TESTO =
--

1. È in vigore dal 22 ottobre 2020 un nuovo ‘decreto immigrazione-sicurezza’, approvato dal Governo Conte II. È il decreto-legge 21 ottobre 2020, n. 130, recante “Disposizioni urgenti in materia di immigrazione, protezione internazionale e complementare, modifiche agli articoli 131-bis, 391-bis, 391-ter e 588 del codice penale, nonché misure in materia di divieto di accesso agli esercizi pubblici ed ai locali di pubblico trattenimento, di contrasto all’utilizzo distorto del web e di disciplina del Garante nazionale dei diritti delle persone private della libertà personale”.

Le ragioni di necessità ed urgenza che legittimano l’uso del decreto-legge ai sensi dell’art. 77 Cost. sono state individuate nella non più procrastinabile esigenza di chiarire alcuni profili dei precedenti decreti-sicurezza (il d.l. 4 ottobre 2018, n. 113 e il d.l. 14 giugno 2019, n. 53) – risalenti al Governo Conte I (allorché Ministro dell’Interno era Matteo Salvini) – attraverso una loro rimodulazione che tenesse conto dei principi costituzionali e internazionali vigenti in materia, nonché di alcuni aspetti funzionali che avevano generato difficoltà applicative.

Come osservato dalla relazione illustrativa, il nuovo intervento normativo, pur fortemente invocato da una parte delle forze politiche, risponde soprattutto alla oggettiva necessità di dar seguito ad alcune osservazioni formulate dal Presidente della Repubblica in sede, dapprima, di emanazione del d.l. 113/2018 e poi di promulgazione della l. 77/2019, di conversione in legge del d.l. 53/2019.

 

2. Con uno sguardo d’insieme – salvo soffermarsi più da vicino nel prosieguo sulle modifiche più rilevanti – i sedici articoli del decreto modificano la disciplina vigente in materia di condizione giuridica dello straniero (requisiti per il rilascio del permesso di soggiorno e convertibilità degli stessi in permessi di lavoro), protezione internazionale e sistema di accoglienza, divieto di transito delle navi nel mare territoriale, trattenimento amministrativo dello straniero e attribuiscono l’inedito ruolo del Garante dei diritti delle persone private della libertà personale quale organo di reclamo per le condizioni di vita all’interno dei centri di trattenimento per i migranti.

Di immediata rilevanza penale, invece, sono le modifiche in tema di inapplicabilità della causa di non punibilità ex art. 131 bis c.p., le nuove disposizioni in materia di comunicazioni in carcere (con la modifica del reato di agevolazione ex art. 391 bis e l’introduzione del delitto di indebito accesso di dispositivi idonei alla comunicazione di soggetti detenuti ai sensi del nuovo art. 391 ter), l’inasprimento sanzionatorio per la rissa, le modifiche al c.d.  “DASPO urbano”, il contrasto alla commissione attraverso internet di reati in materia di stupefacenti.

 

3. Le modifiche al codice penale (artt. 131 bis, 391 bis, 391 ter, 588 c.p.).

--

BLOCCO DATI =
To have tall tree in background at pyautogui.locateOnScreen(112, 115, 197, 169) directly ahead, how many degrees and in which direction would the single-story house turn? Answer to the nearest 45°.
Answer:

--

CONSEGNA =
Secondo il testo sul nuovo decreto immigrazione-sicurezza, da quanti articoli è composto il decreto? L'elenco non ha alcun legame con il testo.

RISPOSTA ATTESA =
Sedici articoli.